Is the program designed to have a significant impact in addressing the interest, problem or need?

Explanation: Studies have consistently shown that when quality, voluntary family planning/reproductive health services are made available, use of modern contraception increases, even in low resource environments, thereby reducing unintended pregnancy. Increased use of modern contraception also contributes to lower maternal mortality by reducing the number of women exposed to the risks of pregnancy and by reducing reliance on abortion. Finally, increased use of family planning reduces infant and child mortality by allowing women to avoid births that are associated with elevated risks of mortality for either the mother or child (e.g. too closely spaced, mother too young, high parity).

Evidence: USAID-supported FP/RH programs serve approximately 28 million women of reproductive age in USAID-assisted countries, or 22.6% of users of modern contraceptive methods in those countries. In addition to contributing directly to increased contraceptive use, USAID's population resources also help prevent 3,253,000 abortions, roughly 16,000 maternal deaths, and 275,000 infant deaths. Resources are focused on improving on-the-ground efforts to improve FP/RH information and services. FY2000 expenditure data reveal that over 70% of funds were focused on these activities, including training, management, communications, contraceptives and logistics.

YES 20%
1.4

Is the program designed to make a unique contribution in addressing the interest, problem or need (i.e., not needlessly redundant of any other Federal, state, local or private efforts)?

Explanation: USAID is the only U.S. government agency that receives funding expressly for implementing family planning and reproductive health programs in developing countries. USAID makes unique contributions to family planning and reproductive health programs in the following areas: biomedical research (including microbicides that provide protection from pregnancy and STIs, including HIV); operations research; surveys; contraceptive logistics; and behavior change communication. Unlike most other donors, USAID provides substantial support for service delivery through private channels, including through commercial, PVO and other non-governmental organizations. Cooperative agreement and grant mechanisms typically include a matching requirements of 10-25 percent -- some as high as 50% (CARE Endowment).

Evidence: USAID receives funding from other U.S. government agencies for biomedical research on new contraceptives, including funding from DHSS, NIH and CDC. In 2001, this funding totaled $1.5 million. In 2000, USAID's funding for family planning comprised 37% of all donor funding for this sector according to the UNFPA-sponsored "Financial Resource Flows for Population Activities in 2000". In the broader classification of "Cairo-defined" population activities that encompasses maternal health and HIV/AIDS, USAID's funding comprises 24% of all donor funding.

YES 20%
1.5

Is the program optimally designed to address the interest, problem or need?

Input data:
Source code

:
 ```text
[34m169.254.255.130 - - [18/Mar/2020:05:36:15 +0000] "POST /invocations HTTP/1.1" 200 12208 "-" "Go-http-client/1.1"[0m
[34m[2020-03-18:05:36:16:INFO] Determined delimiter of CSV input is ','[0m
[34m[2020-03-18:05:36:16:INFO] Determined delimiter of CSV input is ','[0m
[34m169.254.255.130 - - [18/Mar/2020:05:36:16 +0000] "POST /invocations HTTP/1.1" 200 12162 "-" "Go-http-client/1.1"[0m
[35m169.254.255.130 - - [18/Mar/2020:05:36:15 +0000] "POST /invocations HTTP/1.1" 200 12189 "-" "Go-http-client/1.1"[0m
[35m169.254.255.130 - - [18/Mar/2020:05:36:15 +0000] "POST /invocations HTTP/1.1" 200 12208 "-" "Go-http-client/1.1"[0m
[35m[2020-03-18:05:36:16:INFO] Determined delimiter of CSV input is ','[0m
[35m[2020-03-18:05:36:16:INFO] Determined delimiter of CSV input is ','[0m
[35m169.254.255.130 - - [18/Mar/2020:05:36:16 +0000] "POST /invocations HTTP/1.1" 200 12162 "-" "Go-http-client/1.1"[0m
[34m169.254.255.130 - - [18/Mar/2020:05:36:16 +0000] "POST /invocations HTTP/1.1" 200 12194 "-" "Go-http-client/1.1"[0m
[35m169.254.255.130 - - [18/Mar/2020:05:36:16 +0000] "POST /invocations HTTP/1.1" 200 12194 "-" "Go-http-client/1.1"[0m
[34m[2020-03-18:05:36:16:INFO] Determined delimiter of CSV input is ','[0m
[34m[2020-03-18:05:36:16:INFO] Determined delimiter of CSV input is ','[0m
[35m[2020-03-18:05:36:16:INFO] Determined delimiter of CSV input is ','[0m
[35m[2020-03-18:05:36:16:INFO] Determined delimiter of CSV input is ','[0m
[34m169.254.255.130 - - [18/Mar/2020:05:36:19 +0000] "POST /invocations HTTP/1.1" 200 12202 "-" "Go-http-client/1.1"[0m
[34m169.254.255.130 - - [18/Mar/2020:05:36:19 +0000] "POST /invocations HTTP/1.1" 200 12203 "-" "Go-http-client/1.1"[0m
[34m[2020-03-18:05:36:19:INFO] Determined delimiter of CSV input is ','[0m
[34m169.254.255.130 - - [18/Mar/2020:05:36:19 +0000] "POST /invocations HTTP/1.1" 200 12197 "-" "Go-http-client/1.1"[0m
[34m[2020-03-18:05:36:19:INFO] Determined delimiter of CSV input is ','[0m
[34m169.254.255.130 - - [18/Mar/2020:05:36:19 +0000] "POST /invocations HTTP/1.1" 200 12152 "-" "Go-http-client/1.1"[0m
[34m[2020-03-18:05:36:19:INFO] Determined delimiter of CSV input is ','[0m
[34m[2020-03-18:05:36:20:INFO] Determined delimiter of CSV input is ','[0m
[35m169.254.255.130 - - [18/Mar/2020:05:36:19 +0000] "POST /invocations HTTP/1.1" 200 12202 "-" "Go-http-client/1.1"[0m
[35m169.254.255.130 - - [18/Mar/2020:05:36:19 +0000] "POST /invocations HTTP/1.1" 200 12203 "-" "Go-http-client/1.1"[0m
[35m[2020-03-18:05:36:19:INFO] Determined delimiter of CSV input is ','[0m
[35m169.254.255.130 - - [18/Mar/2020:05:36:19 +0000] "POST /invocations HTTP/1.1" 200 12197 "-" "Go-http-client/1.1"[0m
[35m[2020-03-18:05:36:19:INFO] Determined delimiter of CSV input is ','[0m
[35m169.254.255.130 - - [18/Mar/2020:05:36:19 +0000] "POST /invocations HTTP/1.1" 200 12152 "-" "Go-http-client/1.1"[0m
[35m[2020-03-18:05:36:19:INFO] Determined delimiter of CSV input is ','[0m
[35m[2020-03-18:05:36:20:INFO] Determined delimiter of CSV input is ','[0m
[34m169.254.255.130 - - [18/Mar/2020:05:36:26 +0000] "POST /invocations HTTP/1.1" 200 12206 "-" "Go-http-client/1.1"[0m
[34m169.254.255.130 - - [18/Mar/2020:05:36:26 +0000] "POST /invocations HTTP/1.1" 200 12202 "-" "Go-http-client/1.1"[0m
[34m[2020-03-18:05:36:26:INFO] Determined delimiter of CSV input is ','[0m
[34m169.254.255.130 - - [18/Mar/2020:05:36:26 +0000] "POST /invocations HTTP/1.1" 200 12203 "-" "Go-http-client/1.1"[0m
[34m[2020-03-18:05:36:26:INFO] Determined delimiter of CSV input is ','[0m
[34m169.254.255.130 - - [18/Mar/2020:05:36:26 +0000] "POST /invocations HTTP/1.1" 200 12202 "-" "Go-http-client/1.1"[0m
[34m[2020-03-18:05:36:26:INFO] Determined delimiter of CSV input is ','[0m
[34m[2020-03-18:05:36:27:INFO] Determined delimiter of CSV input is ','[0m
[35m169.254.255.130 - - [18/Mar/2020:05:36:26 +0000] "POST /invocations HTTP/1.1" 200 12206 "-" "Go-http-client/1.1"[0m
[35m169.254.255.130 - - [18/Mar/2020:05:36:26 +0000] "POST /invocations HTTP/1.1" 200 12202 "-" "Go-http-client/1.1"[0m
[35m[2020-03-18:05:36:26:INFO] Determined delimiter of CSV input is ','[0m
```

Complete the following:
a - According to the family planning program assessment, how does greater use of modern contraception lower maternal mortality? Answer in one to three sentences.
b - Translate this sentence from the family planning program assessment into Spanish: "USAID is the only U.S. government agency that receives funding expressly for implementing family planning and reproductive health programs in developing countries."
c - Pick up the family planning program assessment after its final question and write what comes next.
The entries are drawn from a separate source.

Answers in order:
a - It lowers maternal mortality by reducing the number of women exposed to the risks of pregnancy. It also reduces reliance on abortion.

b - USAID es la única agencia del gobierno de EE. UU. que recibe fondos expresamente para ejecutar programas de planificación familiar y salud reproductiva en países en desarrollo.

c -
Explanation: USAID's program is decentralized, placing most program design and funding decisions in the hands of technical experts based in-country in field missions, but also including programs designed, funded, and managed out of AID/W. Programming decisions are governed by guidelines on appropriate and optimal use of funds (developed for CSH funds) for acheiving impact in the sector. Most mission-based programs focus on direct provision of FP/RH services and information. Central programs focus on biomedical, operations, and social science research, commodity procurement and logistics, and technical leadership in critical areas such as policy, communications, and performance improvement. Missions have at their disposal, various options for implementing programs, including both mission-managed contracts and agreements and mechanisms managed centrally in Washington. Options include agreements with central governments, district-level governments, international organizations, private voluntary organizations, contracts with local NGOs, contracts with commercial sector organizations and loan programs.

Evidence: Field and central programs are complementary. They also seek to minimize management burdens on USAID staff and to maximize the reach of USAID resources by including cost-share requirements when appropriate. The Kenya program is a good example of these principles: it represents a combination of locally-awarded and AID/W-managed components; charges the insitutional contractor with coordinating training, technical assistance and monitoring and evaluation practices among the handful of Kenyan NGOs that actually provide fp/rh services; and meets the 15 percent cost share requirement for the project by leveraging assistance from other private and bilateral donors that complement the activities of the bilateral agreement.

YES 20%
Section 1 - Program Purpose & Design Score 100%
Section 2 - Strategic Planning
Number Question Answer Score
2.1

Does the program have a limited number of specific, ambitious long-term performance goals that focus on outcomes and meaningfully reflect the purpose of the program?

Explanation: The Agency has three ten-year (1998-2007) performance goals that the population program contributes to: (1) reducing fertility by 20 percent, (2) reducing maternal mortality by 10 percent, and (3) reducing infant and child mortality by 25 percent. The population program is the principal intervention contribution to goal (1). It contributes jointly with the Agency's maternal health program to achieve goal (2) and with the child survival program to achieve goal (3).

Evidence: Section IV.1 of this PART contains the Agency's goals and targets for the population sector, as articulated in the 2003 APP. The evidence folder includes a chart summarizing long-term goals and performance indicators that relate thereto. Perforamance targets are articulated in performance monitoring plans at the global, regional, and mission levels.

YES 14%
2.2

Does the program have a limited number of annual performance goals that demonstrate progress toward achieving the long-term goals?

Explanation: The Agency maintains performance data tables that track progress in achieving annual targets for each of its indicators, both at the country level and at an aggregate level. Field missions report country program performance against annual goals using proxy measures in years when survey data are not available. For all operating units, field missions and central programs, a variety of "intermediate-level" results are also tracked.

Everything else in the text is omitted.